(To read more about Country Day’s future building plan, please click here and here.)
Our MP room isn’t a place at which a prospective student musician or actor would look and say, “Wow, I think it would be really cool to perform here!”
Frankly, our MP room pales in comparison to the performing arts centers of other schools. We don’t even have a real stage, as ours is cramped and distinguished from the rest of the room only by a change of flooring.
Plus, the room is utilized for many different purposes (including music groups, drama, dances and assemblies), making scheduling difficult and requiring equipment to be set up and torn down daily.
The school has made significant progress in upgrading and modernizing the campus over the past several years (such as the current project of the middle-school math and science building). But it’s about time the performing arts received some attention.
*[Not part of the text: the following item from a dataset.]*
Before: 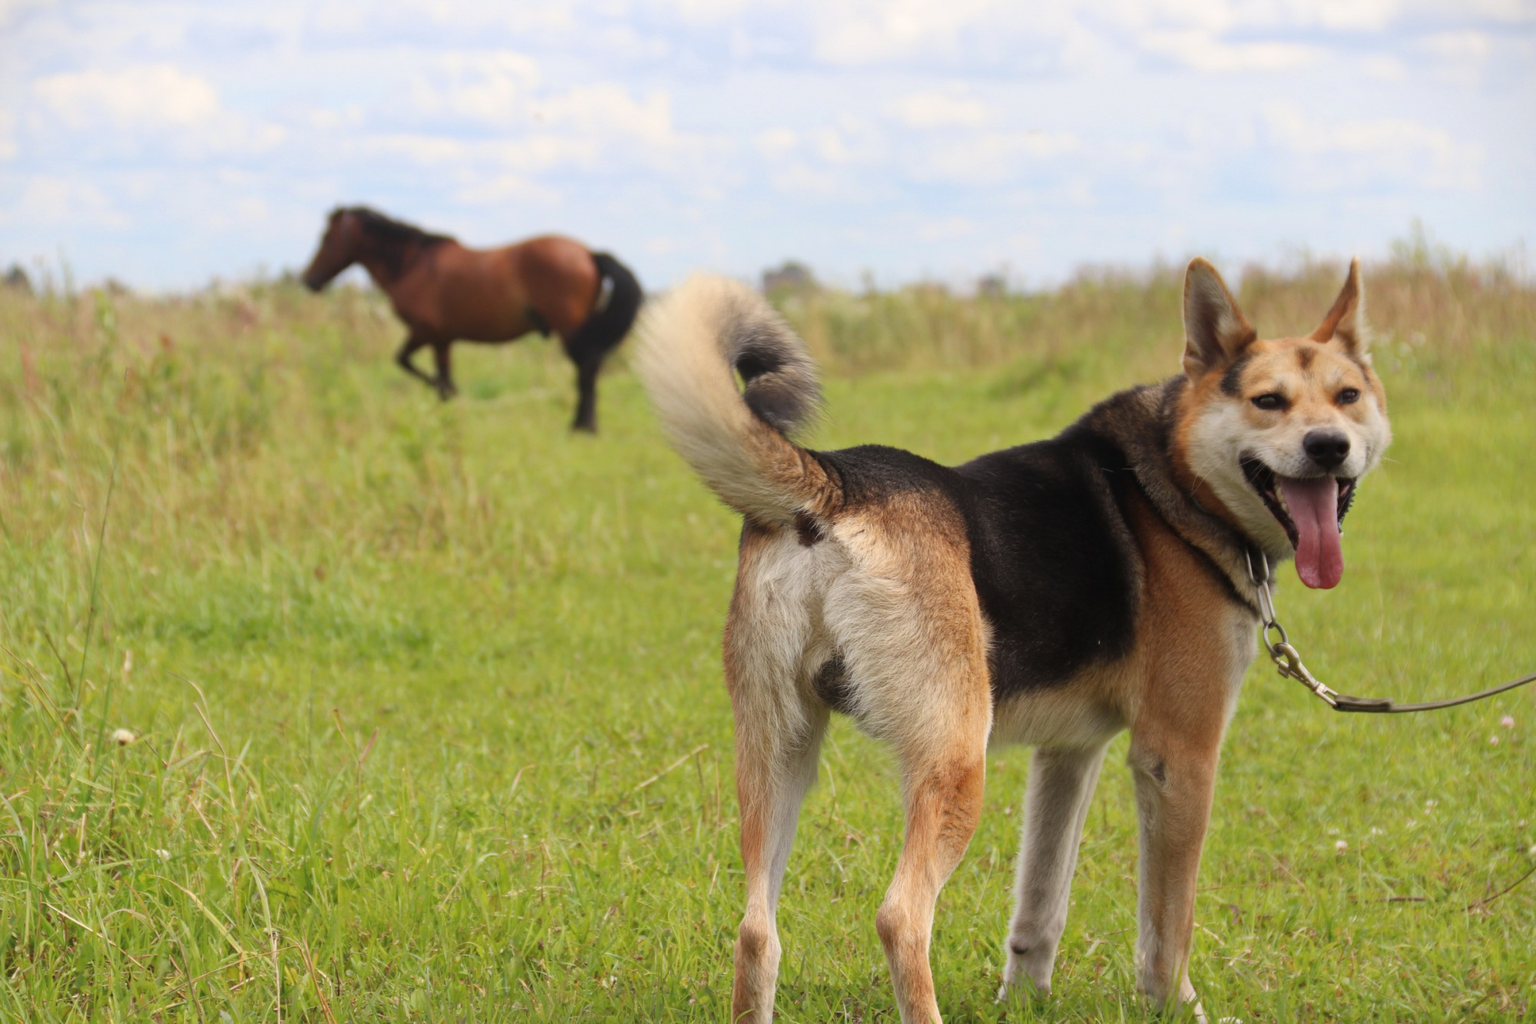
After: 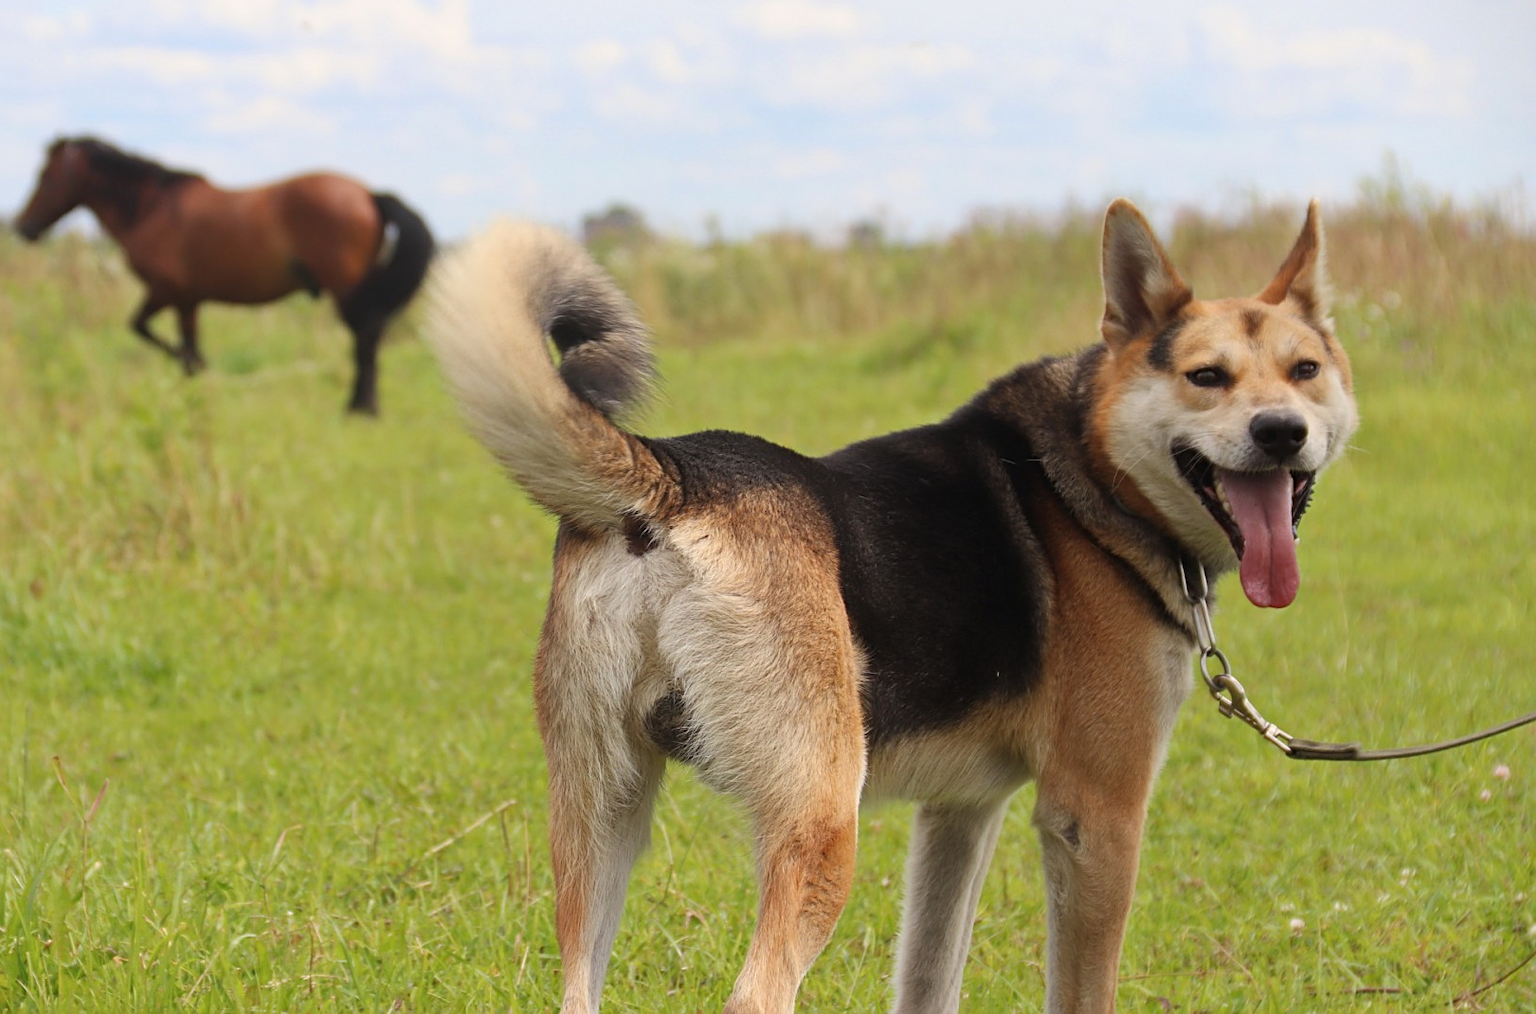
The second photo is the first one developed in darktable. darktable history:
crop: left 18.922%, top 9.451%, bottom 9.614%
sharpen: on, module defaults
We know the MP room will eventually be replaced with a performing arts center. But eventually could mean it’s the next project, or the one after that, or the one after that—a new performing arts facility is something that has been desired for a long time and is still years down the road.
Our programs will always be limited by the size of our school, but the lack of a proper place to perform (or even to rehearse) is a huge turn-off for serious musicians and actors.
And with the school’s new emphasis on marketing, starting next year with the hiring of Tucker Foehl as the first head of strategic programs, it makes sense to try to attract new actors and musicians (and old eighth graders) with new facilities.
To be fair, the L-shaped building in the middle school that is planned to be constructed after the current project will provide some needed classroom space.
If it turns out that enrollment increases so much that additional classrooms are absolutely necessary and cannot be provided any other way, the L-building should be built next—no question about it.
But if the visual and performing arts center were constructed first, it could provide temporary classroom space until another building is constructed: even if some groups still have to share practice rooms, they’d still have a nicer building and a real performance hall.
Eventually, a performing arts center could even include space for programs (such as dance) that we don’t currently have at all.
Since a performing arts center would be the site of assemblies, concerts and other events, it would be especially influential in improving the school’s image. After all, the folding plastic chairs on a tile floor that currently provide seating in the MP room simply do not convey a great image.